The large seaplane that emerged had a crew of three, accommodated in a long slim fuselage. The first aircraft (s/n 1415) was powered by two handed 155 hp Sunbeam Nubian engines driving four-bladed propellers, in nacelles sitting on the upper surface of the lower mainplanes. Cooling for the engines was achieved through vertical radiator blocks attached to the rear interplane struts on either side of the engine nacelles, which also supported the oil tanks for each engine.

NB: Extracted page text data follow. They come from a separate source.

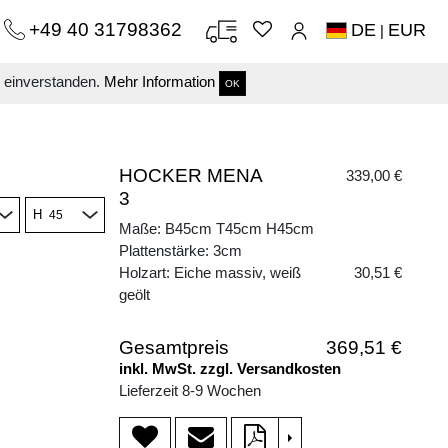
+49 40 31798362
DE
EUR
|
s einverstanden.
Mehr Information
OK
HOCKER MENA
339,00 €
3
H
Maße: B45cm T45cm H45cm
Plattenstärke: 3cm
Holzart: Eiche massiv, weiß
30,51 €
geölt
Gesamtpreis
369,51 €
inkl. MwSt. zzgl. Versandkosten
Lieferzeit 8-9 Wochen
>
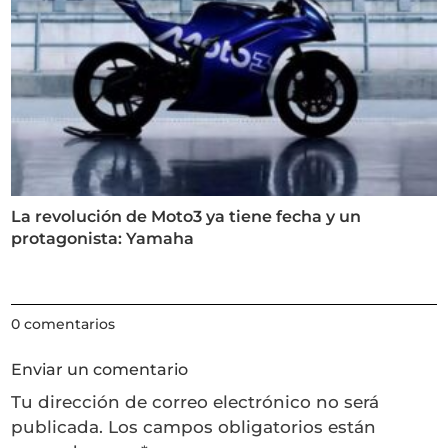
La revolución de Moto3 ya tiene fecha y un
protagonista: Yamaha
0 comentarios
Enviar un comentario
Tu dirección de correo electrónico no será
publicada.
Los campos obligatorios están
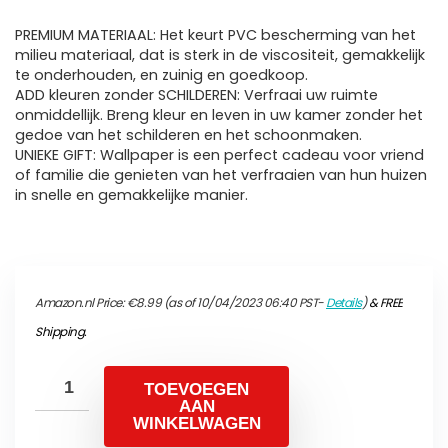
PREMIUM MATERIAAL: Het keurt PVC bescherming van het
milieu materiaal, dat is sterk in de viscositeit, gemakkelijk
te onderhouden, en zuinig en goedkoop.
ADD kleuren zonder SCHILDEREN: Verfraai uw ruimte
onmiddellijk. Breng kleur en leven in uw kamer zonder het
gedoe van het schilderen en het schoonmaken.
UNIEKE GIFT: Wallpaper is een perfect cadeau voor vriend
of familie die genieten van het verfraaien van hun huizen
in snelle en gemakkelijke manier.
Amazon.nl Price:
€
8.99
(as of 10/04/2023 06:40 PST-
Details
)
&
FREE
Shipping
.
TOEVOEGEN
AAN
WINKELWAGEN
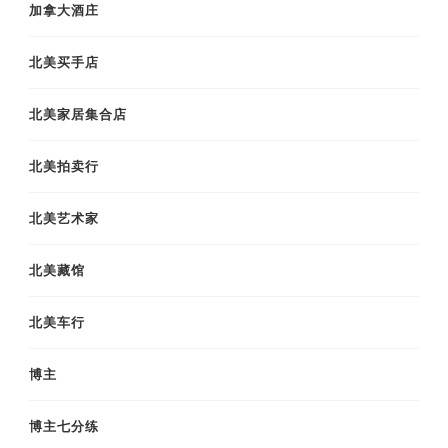
加拿大酒庄
北美买手店
北美家居集合店
北美拍卖行
北美艺术家
北美藏馆
北美车行
博主
博主七分练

Construction of the aircraft was largely of wire-braced wood with fabric covering. The wings, of RAF34 section, were built in four sections, all with dihedral but the outer sections markedly so. The outer section upper mainplane extended past the lower mainplane and was supported by cables via kingposts, above the upper surface, over the outermost interplane struts. To facilitate storage the outer wing sections folded to the rear for a folded span of 27 ft 10 in. At the rear of the fuselage a biplane tail-unit with twin fins and rudders provided control and stability in pitch and yaw.

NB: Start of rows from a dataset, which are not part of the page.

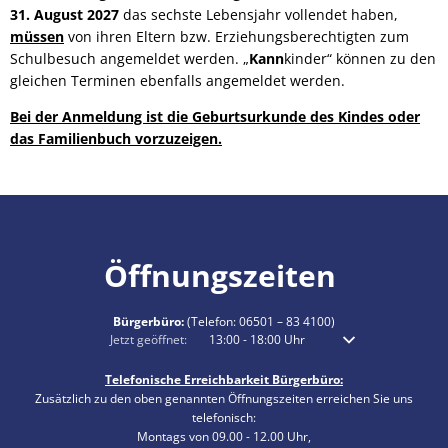
31. August 2027
das sechste Lebensjahr vollendet haben,
müssen
von ihren Eltern bzw. Erziehungsberechtigten zum
Schulbesuch angemeldet werden. „
Kann
kinder“ können zu den
gleichen Terminen ebenfalls angemeldet werden.
Bei der Anmeldung ist die Geburtsurkunde des Kindes oder
das Familienbuch vorzuzeigen.
Öffnungszeiten
Bürgerbüro:
(Telefon:
06501 – 83 4100
)
Klicken, um weitere Öffnungs- oder Schließzeiten auszublenden
Jetzt geöffnet:
13:00
-
18:00
Uhr
Von 13:00 bis 18:00 
Telefonische Erreichbarkeit Bürgerbüro:
Zusätzlich zu den oben genannten Öffnungszeiten erreichen Sie uns
telefonisch:
Montags von 09.00 - 12.00 Uhr,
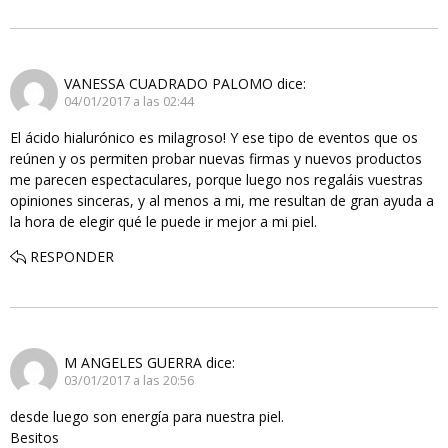
VANESSA CUADRADO PALOMO
dice:
04/01/2017 a las 02:44
El ácido hialurónico es milagroso! Y ese tipo de eventos que os
reúnen y os permiten probar nuevas firmas y nuevos productos
me parecen espectaculares, porque luego nos regaláis vuestras
opiniones sinceras, y al menos a mi, me resultan de gran ayuda a
la hora de elegir qué le puede ir mejor a mi piel.
RESPONDER
M ANGELES GUERRA
dice:
03/01/2017 a las 20:56
desde luego son energía para nuestra piel.
Besitos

Two bungee-sprung plywood-covered main floats with twelve watertight compartments supported the aircraft through a divided strut structure which left clearance for dropping torpedoes from under the fuselage. A single tail float was also strut-supported from the rear fuselage. For ground handling ashore the aircraft sat on beaching dollies under the main and tail floats.

The crew sat in open cockpits, the gunner/navigator at the nose, the pilot forward of the wing leading edges and a second gunner aft of the wings. The gunners could operate .303 (7.7 mm) Lewis machine guns mounted on Scarff rings. Other armament could include four 230 lb bombs on racks under the wing and/or a torpedo under the fuselage. The crew also had access to Wireless Telegraphy equipment for communications with other stations.

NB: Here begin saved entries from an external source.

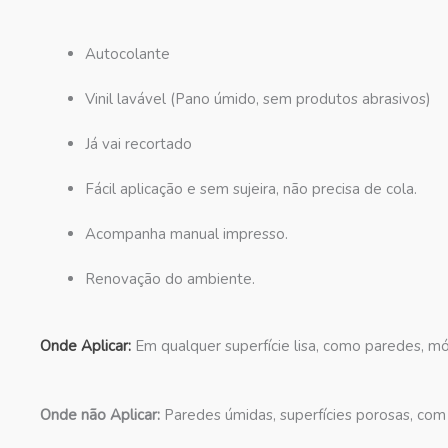
Autocolante
Vinil lavável (Pano úmido, sem produtos abrasivos)
Já vai recortado
Fácil aplicação e sem sujeira, não precisa de cola.
Acompanha manual impresso.
Renovação do ambiente.
Onde Aplicar:
Em qualquer superfície lisa, como paredes, móv
Onde não Aplicar:
Paredes úmidas, superfícies porosas, com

A second G.P. was built, which was structurally stronger through the use of heavier gauge metal fittings and a revised structure, with power supplied by two Rolls-Royce 190hp engines (later to be renamed Falcon) driving handed four-bladed propellers in similar fashion to the first aircraft. Other changes included four ailerons, one on each wing, instead of just the upper mainplanes, engine nacelles raised clear of the lower mainplanes and scalloped trailing edges through the use of steel wire trailing edge members, (a retrograde step as the wire corroded quickly causing damage to the fabric covering).

==Operational history==
After initial trials the first aircraft was moved to the Marine Aircraft Experimental Station on the Isle of Grain and moored out in rough seas in a destructive test of mooring performance. The second aircraft carried out manufacturer's trials from Blackburn's new seaplane base at Brough and later flew to the RNAS base at Great Yarmouth for service trials. Although no more G.P.s were ordered, the aircraft formed the basis for the land-based Blackburn R.T.1 Kangaroo reconnaissance/torpedo-bomber.